Notes for week 1

Day 1.

  1. Source Code, Object Code (and language)
  2. Types of object code
  3. Compile Sequence Source Code -> Compiler -> Object Code -> Linker -> Executable Code
    1. Object Code does not have addresses of grammar objects that are not defined in the Source code.
    2. Linker finds external references
  4. Parts of a compiler
    1. Lexical analyzer
    2. Syntactical Analyzer (Parser)
    3. Intermediate Code Generation. 
      Temp3 = id2
Temp4 = id3
Temp2 = Temp3 * Temp4
Temp1 = Temp2
id1 = Temp1
    4. Optimization. 
      (if no registers required)
id1= id2 * id3

or (if registers required)
Temp3 = id2
Temp4 = id3
Temp2 = Temp3 * Temp4
id1 = Temp2
    5. Object Code generation convert intermediate code to machine code.
  5. Compiler Construction
    1. When no compilers are available.
      1. Create a compiler in assembly language
      2. That compiler can then compile any program in the source language
    2. If a compiler is available in C and we want a PL/1 compiler. Write the compiler in C and the effect is the same as A, except easier to create.
    3. Boot Strap
      1. Create a minimal compiler in assemby language
        1. Must be big enough to write the rest of the compiler
        2. Must be small enough so that you don't end up back in A
        3. May be done in steps. Each step after the first, a compiler that compiles more features of the language is written in the part of the language that is currently available. (example: Minimal Pascal doesn't have strings. Extend the Pascal compiler by implementing strings in the pascal compiler (written in Pascal)
    4. Cross-compiler Compiler for a high-level language (eg. C) on one machine. Write the C compiler in C on this machine and produce code that is executable on another machine.
    5. Compiler-compiler.
  6. Retargetable compilers Pl/0 -> pcode. Write a pcode interpreter for the target machine (in a language available on the machine).

Lexical Analysis

  1. Responsiblities of Lexical analyzer.
    1. Finding lexemes and associating them with Tokens
    2. Removal of comments (cannot effectively deal with nested comments because they are not regular expressions)
    3. Case conversion all upper or lower case (as in Pascal and Lisp) or case sensitive grammar (such as C)
    4. Removal of White Space. 
      Example FORTRAN 
do 100 i = 1, 30, 2
same as
do100i=1,30,2
    5. Interprete Compiler directives
      1. {$R-} in Turbo and other Pascals
      2. #include in C
    6. Comunicate with symbol table
    7. Prepare output listing
  2. Tokens and Lexemes

    Day2.

  3. Finite State Automata.
    1. A finite set of state with rules for making transitions between states. One State is specified as the initial state.
    2. Example: vending machine sells candy at 25 cents per bar. Will accept nickels, dimes and quarters. The user is also allowed to select the type of bar. Select is ignored unless 25 cents or more has been deposited. Select in these cases returns change if there is an overpayment and resets the machine to the start state. States:
      State# total money inserted
      1 the start 0 cents
      2 5 cents
      3 10 cents
      4 15 cents
      5 20 cents
      6 goal 25 cents
      7 goal more than 25 cents

      Draw picture without edges. Where can you get to from the start state? (Draw labeled edges) Continue to get rest of labels

    3. When using a FSA for pattern recognition, there must be a set of terminal states called accepting states.
    4. Another example of a FSA that accepts strings

      Table

      State
      Input
        a b c
      1 2 1 3
      2 4 2 1
      3 3 4 2
      4 1 3 2
      • What character strings does this FSA record? 
        Test -> w1=abaabc
      • What is the smallest string accepted? c
      • What are the shortest strings beginning with a and b that are accepted?
      • What is the shortest string beginning with c with more than one letter?

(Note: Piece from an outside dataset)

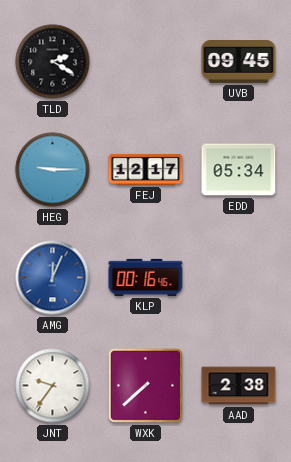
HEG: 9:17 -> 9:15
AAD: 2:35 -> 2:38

    5. In lexical analysis, when a string hits a terminal state you may still want to consider the next character (as in w1). <, <=, and <> are all acceptable strings in Pascal. How do you know when to stop?

You can parse this type of graph by defining the class Exit which determines which state you will goto on input of a given character. Each state contains an array of Exit, that is used to determine what will happen on a given input. 

class  Exit
{
public :
	Exit(){input ='\0';goToState=Error;}
	Exit(char c, Symbol g){input = c; goToState =g;}
	int match(char s)const {return  s == input;}
	Symbol nextState()const {return  goToState;}
	int operator != (const  Exit &e)const 
		{return  (input != e.input)&&(goToState != e.goToState);}
private :
	char input;
	Symbol goToState;
};

typedef  Array<Exit> Exits;
class  State
{
public :
	State(){numExits =0;}
	State(int n,const  Exits &e):exits(e){numExits = n;}
	int operator != (const  State &s)const {return  0;} //temp fix
  	Symbol nextState(char c)const ;  //if c is an exit return its goto otherwise return error state  
private :
	int numExits;
	Exits exits;
};

typedef  Array<State> States;

The actual function that determines the next state is given here.

Symbol State::nextState(char c)const 
{
//change to find.  
	for  (int i =0;i<exits.numberInArray();i++)
		if  (exits[i].match(c))//found an exit  
			return  exits[i].nextState(); //go to the state of the exit
  	return  Error; // no exit means error  
}